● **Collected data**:
^^^^^^^^
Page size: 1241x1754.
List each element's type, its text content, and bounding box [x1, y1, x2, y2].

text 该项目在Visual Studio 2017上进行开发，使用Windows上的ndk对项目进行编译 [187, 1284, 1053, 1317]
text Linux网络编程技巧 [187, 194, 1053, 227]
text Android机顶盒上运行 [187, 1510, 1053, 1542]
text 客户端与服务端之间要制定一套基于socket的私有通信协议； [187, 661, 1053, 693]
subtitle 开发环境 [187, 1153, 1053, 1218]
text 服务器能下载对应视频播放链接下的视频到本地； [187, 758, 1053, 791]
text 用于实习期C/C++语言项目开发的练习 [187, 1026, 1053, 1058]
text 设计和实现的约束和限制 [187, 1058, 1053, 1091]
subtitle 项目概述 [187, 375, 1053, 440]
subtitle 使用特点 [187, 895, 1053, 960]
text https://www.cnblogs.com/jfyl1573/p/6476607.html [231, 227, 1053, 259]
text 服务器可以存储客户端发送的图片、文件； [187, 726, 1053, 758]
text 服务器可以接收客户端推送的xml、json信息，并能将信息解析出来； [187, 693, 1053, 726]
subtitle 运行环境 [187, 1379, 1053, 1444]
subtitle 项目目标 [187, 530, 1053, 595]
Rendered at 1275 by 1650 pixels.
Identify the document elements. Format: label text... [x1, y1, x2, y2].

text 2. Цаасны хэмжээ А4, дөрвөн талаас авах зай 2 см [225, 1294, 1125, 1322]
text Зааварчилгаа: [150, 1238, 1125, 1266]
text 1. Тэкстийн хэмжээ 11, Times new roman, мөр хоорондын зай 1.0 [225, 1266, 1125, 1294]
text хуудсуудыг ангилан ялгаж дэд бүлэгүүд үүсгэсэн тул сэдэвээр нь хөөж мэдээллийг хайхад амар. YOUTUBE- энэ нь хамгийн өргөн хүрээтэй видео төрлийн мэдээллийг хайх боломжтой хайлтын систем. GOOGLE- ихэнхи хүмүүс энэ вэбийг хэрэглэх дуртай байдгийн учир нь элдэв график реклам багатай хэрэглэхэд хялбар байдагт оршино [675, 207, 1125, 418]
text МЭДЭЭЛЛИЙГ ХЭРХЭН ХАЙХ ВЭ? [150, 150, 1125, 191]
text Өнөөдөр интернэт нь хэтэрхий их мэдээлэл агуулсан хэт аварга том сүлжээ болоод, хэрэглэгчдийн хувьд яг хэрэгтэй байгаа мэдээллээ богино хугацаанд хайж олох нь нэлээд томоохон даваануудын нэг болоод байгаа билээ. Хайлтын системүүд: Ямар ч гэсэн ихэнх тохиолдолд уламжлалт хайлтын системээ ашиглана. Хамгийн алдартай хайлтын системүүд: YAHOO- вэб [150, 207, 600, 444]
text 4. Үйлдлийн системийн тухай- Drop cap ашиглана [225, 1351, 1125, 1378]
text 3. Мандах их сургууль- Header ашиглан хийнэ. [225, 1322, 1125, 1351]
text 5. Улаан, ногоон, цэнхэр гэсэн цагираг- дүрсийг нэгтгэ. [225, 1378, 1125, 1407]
^^^^^^^^
● **Work instructions**: Your response must repeat the entries above exactly, in full.

● **Written solution**:
Page size: 1241x1754.
List each element's type, its text content, and bounding box [x1, y1, x2, y2].

text 该项目在Visual Studio 2017上进行开发，使用Windows上的ndk对项目进行编译 [187, 1284, 1053, 1317]
text Linux网络编程技巧 [187, 194, 1053, 227]
text Android机顶盒上运行 [187, 1510, 1053, 1542]
text 客户端与服务端之间要制定一套基于socket的私有通信协议； [187, 661, 1053, 693]
subtitle 开发环境 [187, 1153, 1053, 1218]
text 服务器能下载对应视频播放链接下的视频到本地； [187, 758, 1053, 791]
text 用于实习期C/C++语言项目开发的练习 [187, 1026, 1053, 1058]
text 设计和实现的约束和限制 [187, 1058, 1053, 1091]
subtitle 项目概述 [187, 375, 1053, 440]
subtitle 使用特点 [187, 895, 1053, 960]
text https://www.cnblogs.com/jfyl1573/p/6476607.html [231, 227, 1053, 259]
text 服务器可以存储客户端发送的图片、文件； [187, 726, 1053, 758]
text 服务器可以接收客户端推送的xml、json信息，并能将信息解析出来； [187, 693, 1053, 726]
subtitle 运行环境 [187, 1379, 1053, 1444]
subtitle 项目目标 [187, 530, 1053, 595]
Rendered at 1275 by 1650 pixels.
Identify the document elements. Format: label text... [x1, y1, x2, y2].

text 2. Цаасны хэмжээ А4, дөрвөн талаас авах зай 2 см [225, 1294, 1125, 1322]
text Зааварчилгаа: [150, 1238, 1125, 1266]
text 1. Тэкстийн хэмжээ 11, Times new roman, мөр хоорондын зай 1.0 [225, 1266, 1125, 1294]
text хуудсуудыг ангилан ялгаж дэд бүлэгүүд үүсгэсэн тул сэдэвээр нь хөөж мэдээллийг хайхад амар. YOUTUBE- энэ нь хамгийн өргөн хүрээтэй видео төрлийн мэдээллийг хайх боломжтой хайлтын систем. GOOGLE- ихэнхи хүмүүс энэ вэбийг хэрэглэх дуртай байдгийн учир нь элдэв график реклам багатай хэрэглэхэд хялбар байдагт оршино [675, 207, 1125, 418]
text МЭДЭЭЛЛИЙГ ХЭРХЭН ХАЙХ ВЭ? [150, 150, 1125, 191]
text Өнөөдөр интернэт нь хэтэрхий их мэдээлэл агуулсан хэт аварга том сүлжээ болоод, хэрэглэгчдийн хувьд яг хэрэгтэй байгаа мэдээллээ богино хугацаанд хайж олох нь нэлээд томоохон даваануудын нэг болоод байгаа билээ. Хайлтын системүүд: Ямар ч гэсэн ихэнх тохиолдолд уламжлалт хайлтын системээ ашиглана. Хамгийн алдартай хайлтын системүүд: YAHOO- вэб [150, 207, 600, 444]
text 4. Үйлдлийн системийн тухай- Drop cap ашиглана [225, 1351, 1125, 1378]
text 3. Мандах их сургууль- Header ашиглан хийнэ. [225, 1322, 1125, 1351]
text 5. Улаан, ногоон, цэнхэр гэсэн цагираг- дүрсийг нэгтгэ. [225, 1378, 1125, 1407]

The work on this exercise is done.